Dulu, Nara pernah diposisi yang hampir serupa. Bedanya, dia menjalaninya dengan hati yang penuh dengan ketidak relaan, saat diharuskan untuk menikah paksa dengan pria yang lebih tepat menjadi kakeknya. Nara yang tak mau memasrahkan hidupnya pada rencana paman dan bibinya yang selalu mengutamakan kebahagiaan diri sendiri, akhirnya mengais keberanian untuk melarikan diri.
Hal yang tak pernah Nara sesali, karena dengan tindakan nekadnya waktu itu, yang sudah mempertemukannya dengan sosok judes tapi baik hati seperti Elard.
"Sah! Alhamdulillah ...."
Nara terkejut, lamunannya koyak saat suara-suara penuh rasa syukur tertangkap pendengarannya.
"Na, kamu melamun?"
Meringis malu, Nara mengangguk.
Anin memberi pelukan, "selamat ya, sudah sah menjadi seorang istri."

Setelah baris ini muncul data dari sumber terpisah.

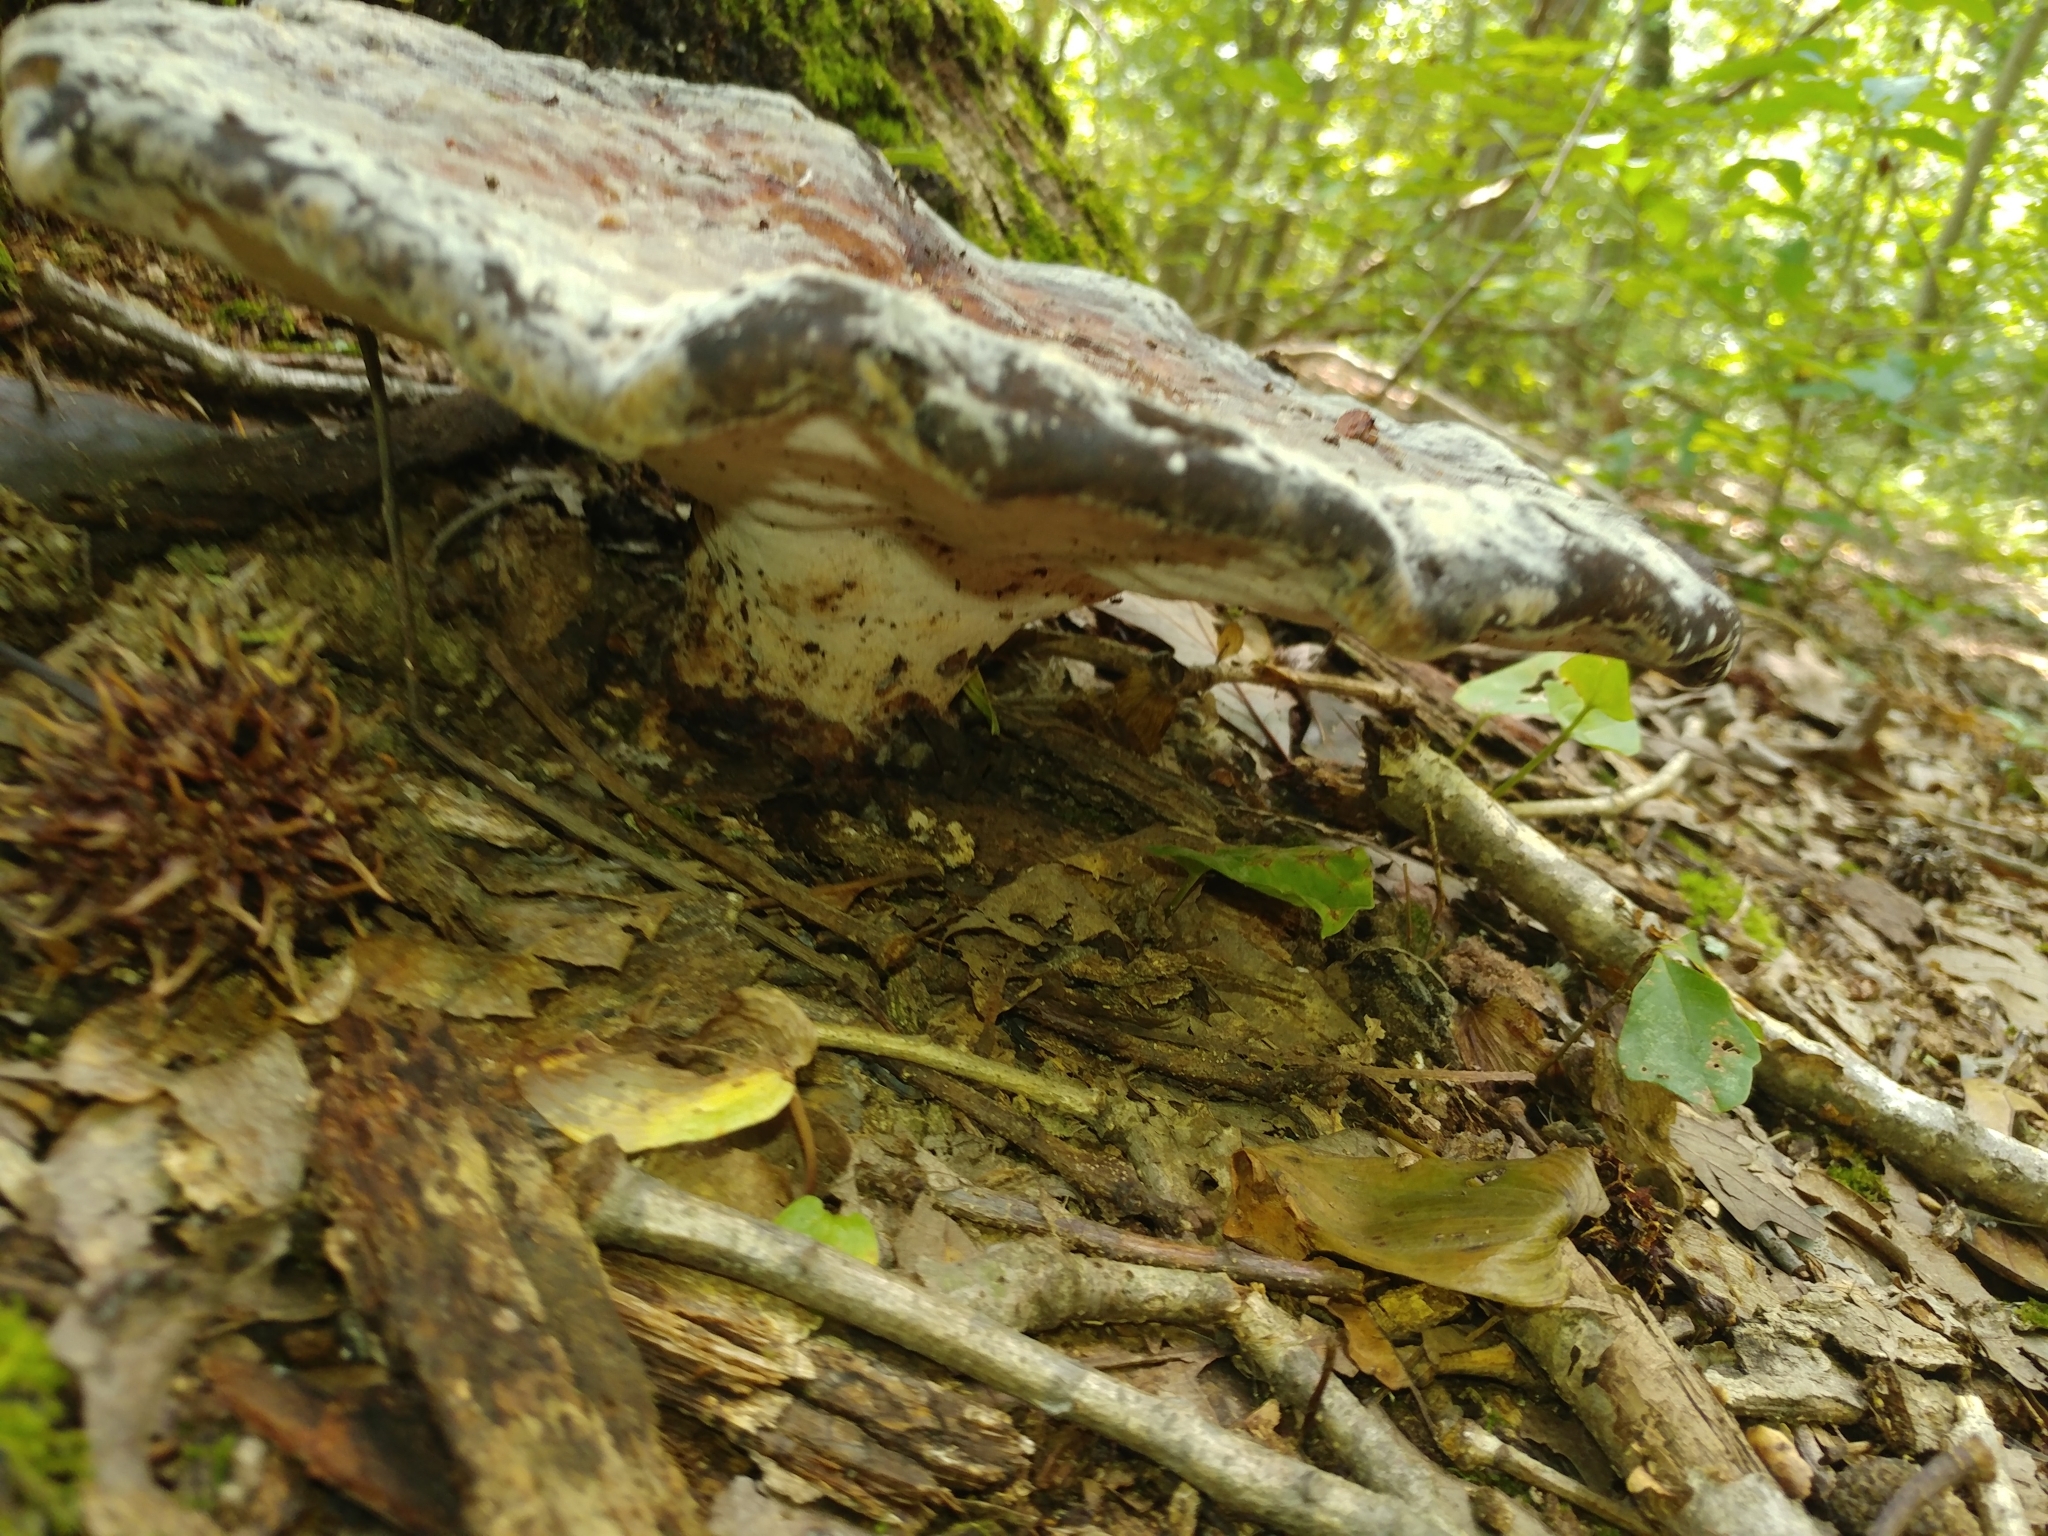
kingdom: Fungi
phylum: Basidiomycota
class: Agaricomycetes
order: Polyporales
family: Laetiporaceae
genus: Berkcurtia
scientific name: Berkcurtia persicina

Tak lagi bisa membendung haru, Nara membalas pelukan Anin dengan satu tetes air mata yang berhasil lolos menjatuhkan diri dan mengaliri pipi kirinya. "Makasih Mbak, sudah bersedia menemani. Setidaknya, aku merasa memiliki saudara."
Melepas pelukan, Anin meminta perias untuk membenahi penampilan Nara, karena tak lama lagi, gadis itu harus keluar dari ruangan untuk menemui pria yang telah resmi menjadi suaminya.
Tak lama, Nara memang diminta untuk keluar. Dibantu Anin yang menjadi pengiringnya.
Senyum malu-malu tapi penuh kebahagiaan terus menghias wajah Nara. Gadis itu berjalan pelan dan tampak anggun, sesekali menunduk saat tak bisa menahan rasa gugup karena menjadi pusat perhatian para tamu.
Di sana, pria yang baru saja mengucap ijab kabul dan telah resmi menjadi suaminya tampak menunggu dengan senyuman serta tatapan haru.
Anin melepas tangannya yang sejak tadi menuntun Nara, usai keduanya sudah berhadapan dengan pria yang telah menjadi suami gadis itu.
Mengalihkan pandangan, tatapan Anin bersirobok dengan netra hitam yang seolah menenggelamkan milik seorang Elard. Tersenyum kecil, Anin berlalu menuju tempat duduk, sembari mengigit bibir bawah, gadis itu berusaha mengendapkan rasa asing yang tiba-tiba mengusik.